What is Microdermabrasion?
Microdermabrasion is a method for improving superficial environmental, aging, hereditary, and post-traumatic skin changes (for example acne, sun damage, hyperpigmentation, fine lines and reduce or remove scars) by superficial, mechanically powered light abrasion, often combined with application of topical crystals (we use diamonds for the highest efficiency).
But, before we can understand how microdermabrasion does what it does, it’s important to understand how skin works.
The topmost layer is called the stratum corneum. The stratum corneum mostly acts as a barrier between the outside world and the lower skin layers. It keeps all but the smallest molecules from getting through.
When you put lotions or creams on your skin, some of the moisture passes through the stratum corneum, but not all of it. This layer is home to many minor skin imperfections like fine wrinkle lines and blemishes.
All of the action in microdermabrasion takes place at the level of the stratum corneum.
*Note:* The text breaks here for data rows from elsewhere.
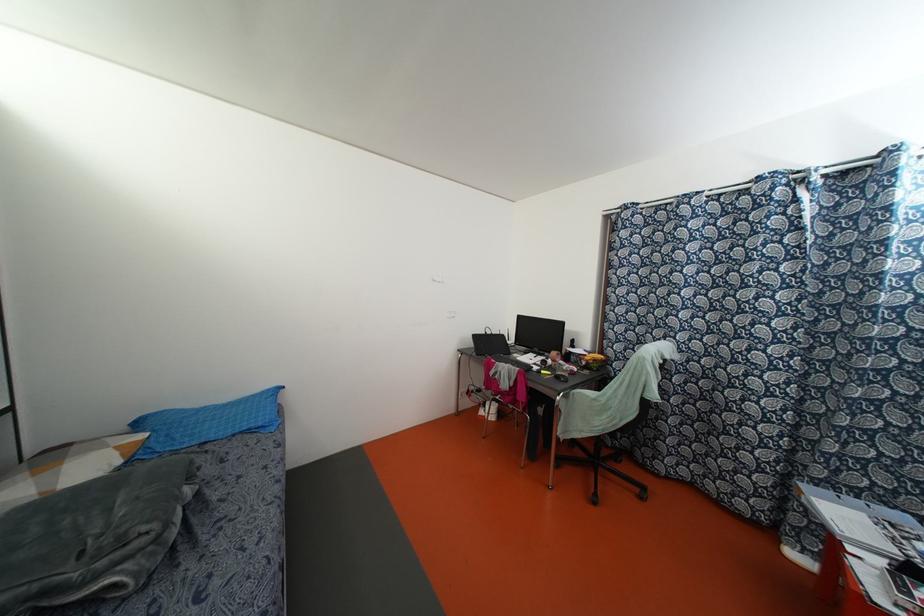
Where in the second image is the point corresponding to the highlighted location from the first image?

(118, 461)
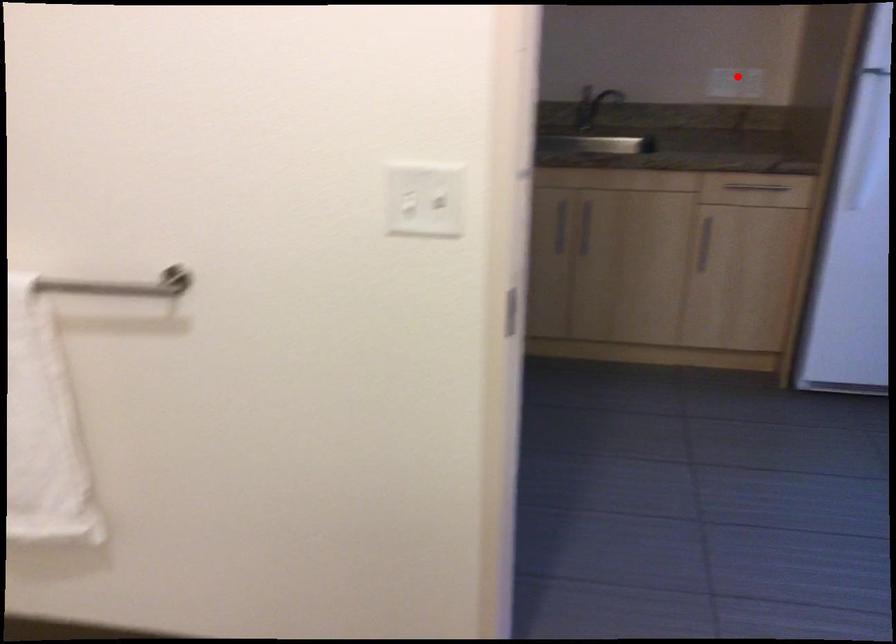
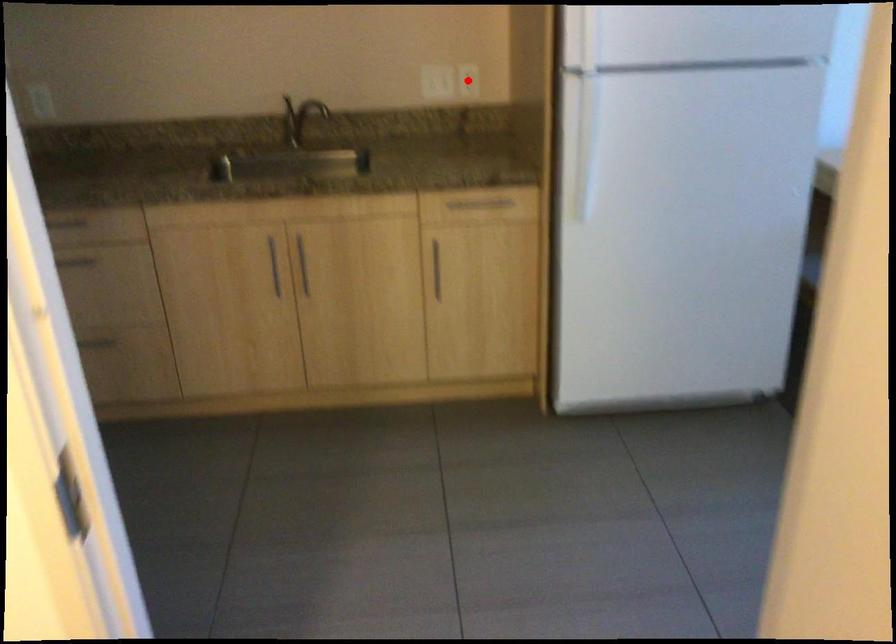
I am providing you with two images of the same scene from different viewpoints. A red point is marked on the first image and another point is marked on the second image. Is the red point in image1 aligned with the point shown in image2?

Yes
It is more superficial than ordinary dermabrasion, does not require anesthesia, and can be performed in less than an hour. The idea is that if you remove or break up the stratum corneum, the body interprets that as a mild injury and rushes to replace the lost skin cells with new and healthy ones.
This process has a few beneficial effects. With the stratum corneum gone, the skin’s surface is improved. The healing process brings with it newer skin cells that look and feel smoother.
Slowing Down the Aging Process
Also, without the stratum corneum acting as a barrier, medicinal creams and lotions are more effective because more of their active ingredients and moisture can find their way down to the lower layers of skin. As microdermabrasion temporarily removes some moisture from the skin, it is always followed by the application of moisturizing creams.
Early studies suggest that repeated microdermabrasion treatment at regular intervals may influence the way the lower layers of skin grow, as well, removing deeper blemishes over time. Some evidence seems to indicate that the rapid loss of skin moisture may be what triggers the lower skin layers to work overtime in speeding healthy cells up to the surface.